E é aí então que aportamos na contribuição do jurista e escritor Antônio Celso Ramos Jubé para assunto em baila. Ao apresentar publicamente o seu mais novo livro intitulado “Notáveis Vilaboenses”, Jubé, como é usualmente conhecido no meio intelectual de Goiás, joga luz nesse mencionado sentimento de insatisfação e sobressalto que assomou o espírito dos moradores da antiga capital ao verem o declínio da então bicentenária urbe fundada pelo bandeirante Anhanguera.
É o que se extrai, por exemplo, da leitura das biografias de Abner de Amur Curado, Alcide Celso Ramos Jubé e Francisco Ferreira dos Santos Azevedo (Professor Ferreira), sem prejuízo de permear, explícita ou subliminarmente, outras passagens do trabalho.
A rigor, a valiosa obra de Antônio Celso Ramos Jubé perfaz um conjunto de mais de meia centena de breves biografias de vilaboenses (de nascimento ou adoção). Apesar de o autor não explicar o critério de sua seleção, certamente pesou para a escolha das personalidades esquadrinhadas o prestígio e a credibilidade delas junto à sociedade, porquanto todas apresentam destaque em determinado segmento da vida social da antiga capital.
De igual modo, várias gerações se interagem nas páginas a seguir, desde o já mencionado consagrado Professor Ferreira (1875-1942) — talvez o mais vigoroso intelectual de Vila Boa até hoje — ao jovem e promissor advogado Rafael Fleury, nascido em 1990 e devotado à causa da cultura.
Diversos assuntos são extraídos das biografias, com destaque para aspectos históricos, geográficos, folclóricos, mas sobretudo genealógicos. A propósito, cumpre assinalar que passou da hora de Goiás (re)criar o seu Instituto Genealógico, dando assim continuidade aos densos estudos desenvolvidos por Jarbas Jaime, Claro Godoy e tantos outros.
Membro de tradicional família goiana, integrante do Instituto Histórico e Geográfico de Goiás (IHGG), atual componente do Conselho Estadual de Cultura, servidor aposentado do Tribunal Regional Eleitoral de Goiás (TRE/GO) e vivamente interessado pelo tema da genealogia, fica consignado, desde já, a sugestão para que o autor agregue pesquisadores à sua inquestionável liderança, considere a ideia e a faça sair do papel.

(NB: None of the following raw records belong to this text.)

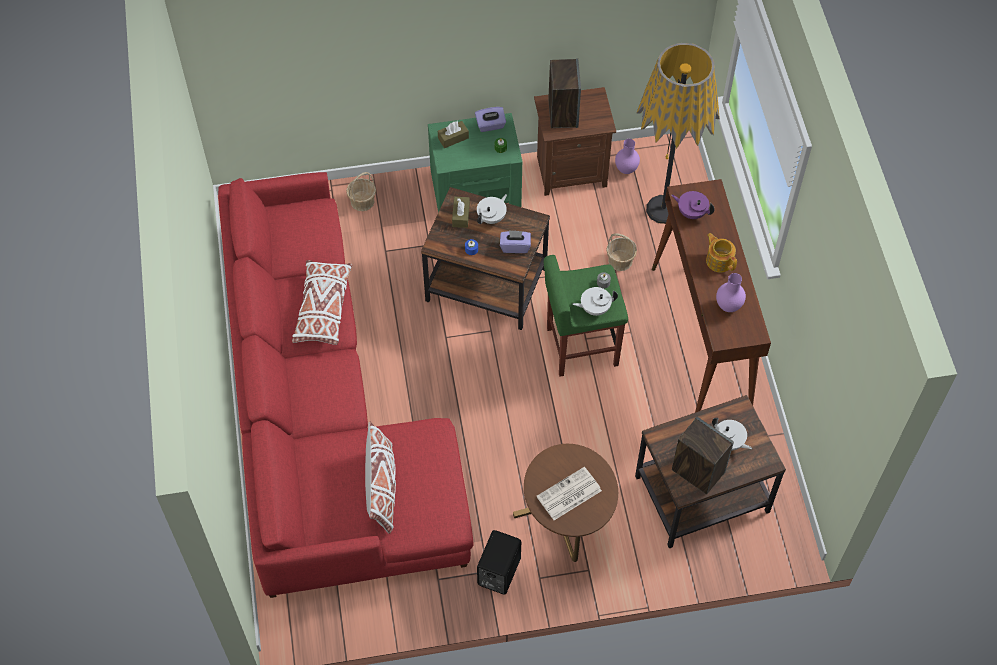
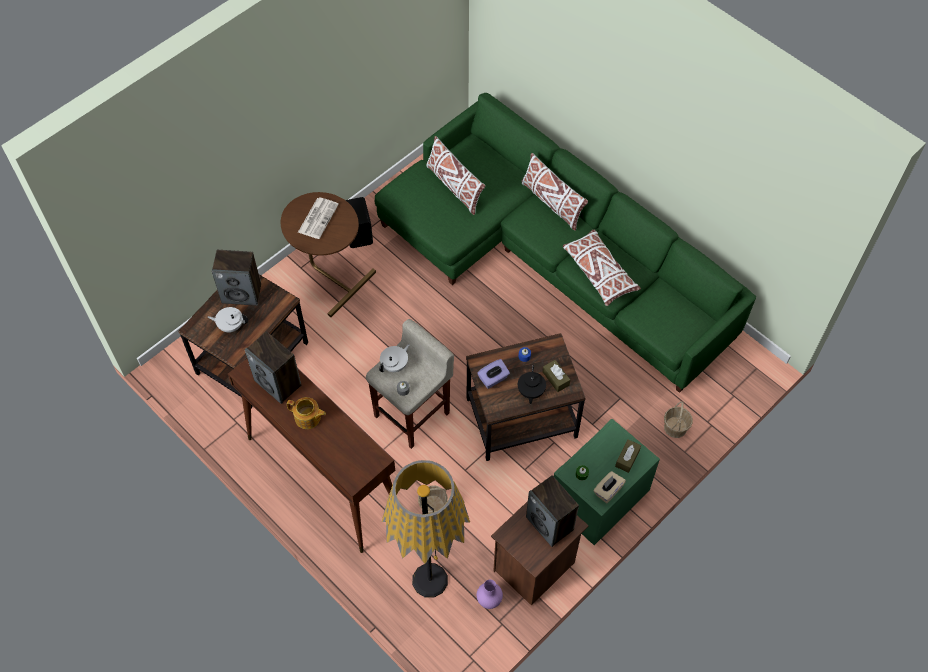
camera: 145 degrees right, 0 degrees up
red sofa [218,172,474,598] -> green sofa [375,93,756,393]
purple tissue box [475,107,506,132] -> beige tissue box [593,471,626,503]
white teapot [477,194,507,224] -> black teapot [518,365,546,404]
green stool [544,255,628,376] -> beige stool [366,319,454,449]
purple teapot [671,191,715,219] -> none
purple vase [716,273,746,312] -> speaker [245,332,301,404]
none -> white pillow [521,153,588,231]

Desse modo, dará mais uma útil contribuição ao campo intelectual de nossa terra, ora reforçado com o lançamento de outra robusta obra que merece ser lida e detidamente analisada. Lembrando sempre, como dito no início, que toda análise depende muito da comparação que se estabelece.
Jales Guedes Coelho Mendonça é presidente do Instituto Histórico e Geográfico de Goiás (IHGG), doutor em História pela UFG, promotor de Justiça desde 1999 e autor do livro “A Invenção de Goiânia: O Outro Lado da Mudança” (Editora da UFG, 2018, 688 páginas.) É colaborador do Jornal Opção.
Nota da redação: o texto acima é o prefácio de Jales Mendonça para o livro de Antônio Celso Ramos Jubé.